I think this is the article that tanjar is talking about:


2/18/2004: I-140 Petition, "Ability to Pay" Requirement, and USCIS Plan

* Lately, a host of I-140 immigrant petitions have been denied on the issue of petitioning employer's financial ability to pay the proffered wage. The requirement of "financial ability to pay" is derived from the interpretation of the immigration statutues and there is no such specific language in the statute itself.
* In implementing the financial ability to pay requirement, there have been a number of confusions, inconsistencies, and arbitrariness until the so-caled "Yates Memo" was released no too long ago to clarify the standards. Now, the USCIS rule-making agenda reflects that USCIS is planning to amend 8 CFR 204.5(g)(2) to eliminate specific reference to ability to pay and replacing it with the statutory requirement that petitioner establish its bona fides as a U.S. employer through specifically cited initial evidence. This rule provides clarification and focus that reflects the statutory requirement that the petitioning employer establish its bona fides as a U.S. employer and the viability of the proffered job.
* The plan is to enact this regulation in April 2005. The USCIS can change the plan as it often does, but we support this regulatory amendment to come better terms with the statutory language and the legislative intent. Before the legacy INS and the current USCIS started toughening the financial ability to pay requirement, the legacy INS implemented the statute and regulation somewhat liberally and close to the terms of the statutory language. For instance, the reality of the business reflects that the businesses constantly go through "ups and downs" in revenue and income over the years. One cannot judge the viability of a business strictly based on the net income figures of the businesses in a given year. There may be hundreds of thousands of businesses that have survived for years and years, sometimes over 10 years, and are experiencing downturn of the revenue because of the poor economy. It is indeed absurd that these businesses are judged as "not viable" because of couple of years of business slowdowns! We urge the USCIS to amend the regulation as drafted and implement the statutes more close to the language of the statutes.
 
unitednations said:
Until they change the regulation, it is what it is. I wouldn't hold out hope that this is going to change. there hasn't been any immigration friendly rule come out in the last two to three years.

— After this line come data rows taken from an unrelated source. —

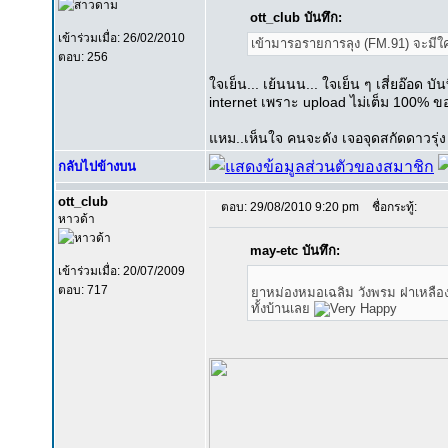
ott_club บันทึก:
เข้าร่วมเมื่อ: 26/02/2010
เข้ามารอรายการลุง (FM.91) จะมี
ตอบ: 256
ใจเย็น... เย้นนน... ใจเย็น ๆ เสี่ยอ๊อด บ
internet เพราะ upload ไม่เต็ม 100% 
แหม..เห็นใจ คนจะดัง เจอจุดสกัดดาวรุ่
กลับไปข้างบน
ott_club
ตอบ: 29/08/2010 9:20 pm
ชื่อกระทู้:
หาวด้า
may-etc บันทึก:
เข้าร่วมเมื่อ: 20/07/2009
ตอบ: 717
ยาหม่องหมอเฉลิม วังพรม ฝาเหลือง ม
ทั้งบ้านเลย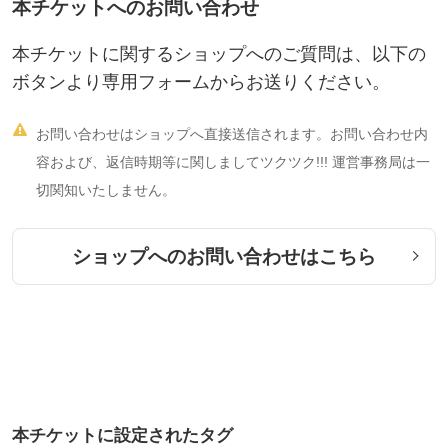
本チケットへのお問い合わせ
す！！
本チケットに関するショップへのご質問は、以下の
都内でも、ルームエアコン専門で施工している業者
ボタンより専用フォームからお送りください。
を数社紹介可能です。
また、量販店のエアコン工事を請け負っている会社

お問い合わせはショップへ直接送信されます。お問い合わせ内
も数社紹介可能。
容および、返信時期等に関しましてツクツク!!! 運営事務局は一
独立時に、コネクションを活用し、繁忙期・閑散期
切関知いたしません。
のリスクを回避することが可能です。
ショップへのお問い合わせはこちら
本チケットに設定されたタグ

Actually, Bill Yates wrote a memo for I-140 ajudicators on this subject around 2-3 months ago that had one huge benefit - if the alien is already being paid the proferred wage, then that fact alone is evidence of ability to pay.

For thos employers who don't lowball their H-1B non-immigrants, it's a huge benefit.
 
The article which Srikanth provided was the one i was referring to. There is no clear guidance or yardstick for ability to pay. As i mentioned the adjudicators take all petitions from a orgnanization and then proved that the comany doesnt have the ability to pay even though the company have been paying proferred wages. In many cases where the company is not of substantial size they do have a lot of money flowing in thru VC's. Technically though they are not making profits they have been in business for a couple of years wthile paying all their employees. I am sure the ability to pay issue has toned down after the last year guidance from HQ. I ultimately beleive the attorneys representing the cases make a big difference in such cases.